# [DATASET EXTRACT]
▬▬▬
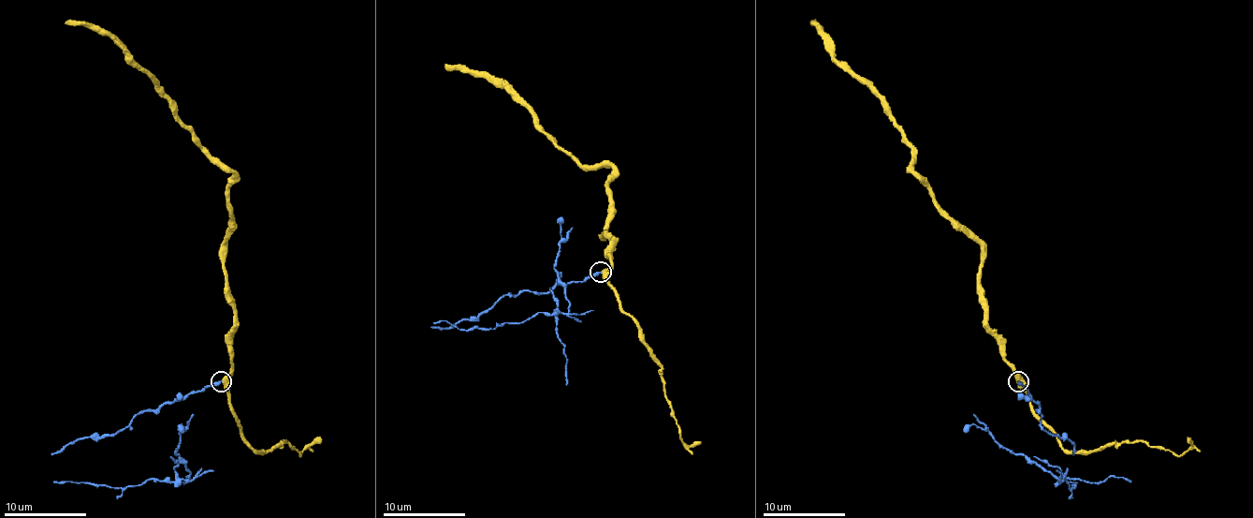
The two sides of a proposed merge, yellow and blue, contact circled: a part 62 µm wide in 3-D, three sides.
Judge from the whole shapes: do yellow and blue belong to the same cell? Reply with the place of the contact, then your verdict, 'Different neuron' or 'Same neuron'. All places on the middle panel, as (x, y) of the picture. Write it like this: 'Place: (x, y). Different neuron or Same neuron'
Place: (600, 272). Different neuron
▬▬▬
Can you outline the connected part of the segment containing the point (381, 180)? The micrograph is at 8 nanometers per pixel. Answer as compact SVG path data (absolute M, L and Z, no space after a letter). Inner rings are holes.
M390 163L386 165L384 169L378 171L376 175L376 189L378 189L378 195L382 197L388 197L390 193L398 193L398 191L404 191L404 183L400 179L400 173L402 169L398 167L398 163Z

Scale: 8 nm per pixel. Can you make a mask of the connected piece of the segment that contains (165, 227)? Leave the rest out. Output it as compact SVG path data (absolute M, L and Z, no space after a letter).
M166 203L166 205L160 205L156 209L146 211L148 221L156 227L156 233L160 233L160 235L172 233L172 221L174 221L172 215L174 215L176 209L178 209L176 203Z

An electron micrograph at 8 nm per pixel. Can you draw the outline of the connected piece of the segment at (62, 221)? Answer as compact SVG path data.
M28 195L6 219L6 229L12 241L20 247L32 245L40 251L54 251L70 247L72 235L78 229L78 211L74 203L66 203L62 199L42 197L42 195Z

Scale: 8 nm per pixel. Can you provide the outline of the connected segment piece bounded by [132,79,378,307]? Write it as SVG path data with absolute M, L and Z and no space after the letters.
▬▬▬
# [EXERCISE BRIEF]
Restate word for word the lines of the data above, starting at the line containing "An electron micrograph" and ending at the line containing "Scale: 8 nm per pixel. Can you provide", both included, and nothing more.

# [SOLUTION TO THE PROBLEM]
An electron micrograph at 8 nm per pixel. Can you draw the outline of the connected piece of the segment at (62, 221)? Answer as compact SVG path data.
M28 195L6 219L6 229L12 241L20 247L32 245L40 251L54 251L70 247L72 235L78 229L78 211L74 203L66 203L62 199L42 197L42 195Z

Scale: 8 nm per pixel. Can you provide the outline of the connected segment piece bounded by [132,79,378,307]? Write it as SVG path data with absolute M, L and Z and no space after the letters.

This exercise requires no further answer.